Racheal Nalunkuma
Makerere University College of Health Sciences Uganda
Title: Commentary: Paediatric HIV-associated Kaposi Sarcoma in Uganda
Biography
Biography: Racheal Nalunkuma
Abstract
Interested in knowing more about Pediatric HIV-associated Kaposi sarcoma in Uganda, an extensive literature search was done. Despite the advances in the health care system, HIV infection prevalence is still great in Africa. In the sub-Saharan region, Kaposi sarcoma (KS) endemicity is known to be great in Uganda. KS has been labeled as the commonest AIDS-defining malignancy among PLHIV and its prevalence among the pediatric group ranks as a common childhood tumor. It’s known to be caused by Human herpesvirus (HHV) 8 whose seroprevalence is high in Africa. Among children, the HHV-8 infection is noted to be either acquired intrapartum or postpartum, which increases their risk of developing KS. Typically, KS Lymph node involvement is the commonest in the pediatric group compared to the cutaneous, oral, and visceral forms in adults. Any child with HIV who presents with a likely lesion should be screened for KS. Its diagnosis is confirmed by the detection of a viral protein latency-associated nuclear antigen (LANA) in a biopsy.
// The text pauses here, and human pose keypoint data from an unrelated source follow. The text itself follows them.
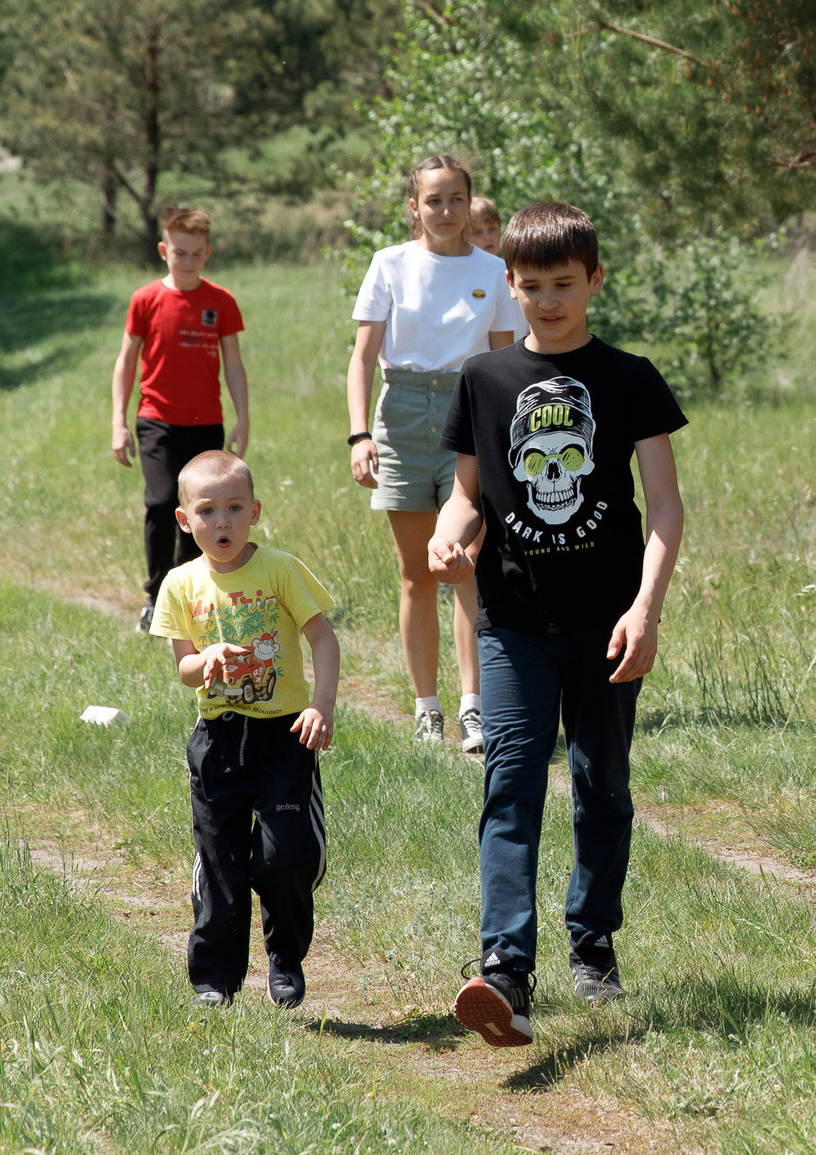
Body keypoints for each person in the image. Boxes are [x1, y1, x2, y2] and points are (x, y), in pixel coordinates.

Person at [427, 201, 686, 1047]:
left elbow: (666, 510)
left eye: (564, 284)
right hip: (511, 623)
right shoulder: (484, 379)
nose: (547, 300)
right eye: (531, 285)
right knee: (510, 785)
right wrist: (449, 532)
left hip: (610, 626)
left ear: (595, 281)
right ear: (508, 283)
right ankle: (506, 969)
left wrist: (645, 610)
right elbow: (471, 490)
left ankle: (593, 941)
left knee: (603, 785)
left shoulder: (631, 378)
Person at [346, 156, 525, 750]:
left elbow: (506, 365)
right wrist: (359, 434)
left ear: (470, 203)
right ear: (413, 207)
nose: (445, 211)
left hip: (469, 414)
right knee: (417, 573)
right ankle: (428, 709)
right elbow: (363, 359)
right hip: (401, 416)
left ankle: (475, 707)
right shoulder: (390, 264)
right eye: (433, 201)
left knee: (464, 567)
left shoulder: (494, 270)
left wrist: (505, 440)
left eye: (456, 200)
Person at [150, 450, 340, 1010]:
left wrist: (322, 704)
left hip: (286, 734)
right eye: (207, 511)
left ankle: (285, 959)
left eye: (235, 508)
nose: (223, 522)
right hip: (219, 738)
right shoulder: (180, 585)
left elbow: (322, 638)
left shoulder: (281, 568)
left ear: (254, 512)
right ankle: (215, 978)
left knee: (287, 858)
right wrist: (206, 658)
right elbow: (185, 668)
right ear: (185, 520)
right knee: (219, 861)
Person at [111, 206, 250, 633]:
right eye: (178, 252)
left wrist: (242, 419)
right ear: (163, 250)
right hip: (157, 419)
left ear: (207, 253)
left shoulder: (220, 301)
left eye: (195, 253)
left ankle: (188, 593)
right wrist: (118, 420)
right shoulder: (146, 299)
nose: (186, 261)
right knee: (160, 502)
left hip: (206, 423)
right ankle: (155, 595)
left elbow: (234, 366)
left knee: (201, 510)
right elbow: (126, 362)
In Uganda, pediatric KS cases account for 23% and 32% among 3-5 years and 10-13-year-old children respectively. A study that was carried out by Judith Asasira et al, to stipulate cancer prevalence by 2030 in Uganda, showed a marked decrease in KS cases in Uganda by 22.6% (19.9% in men and 17.6% in women). Achieving this requires addressing the barriers that limit the implementation of interventions that aim at eliminating mother-to-child transmission of HIV infection, timely initiation of Nevirapine antiretroviral therapy (ART) among sero-exposed neonates, and early initiation of ART to newly diagnosed HIV children decreases the prevalence and complications of pediatric HIV. Timely initiation of KS chemotherapeutic drugs favors a good prognostic outcome among the affected children. Success towards HHV 8 vaccine development will also drastically reduce the KS prevalence among the pediatric group.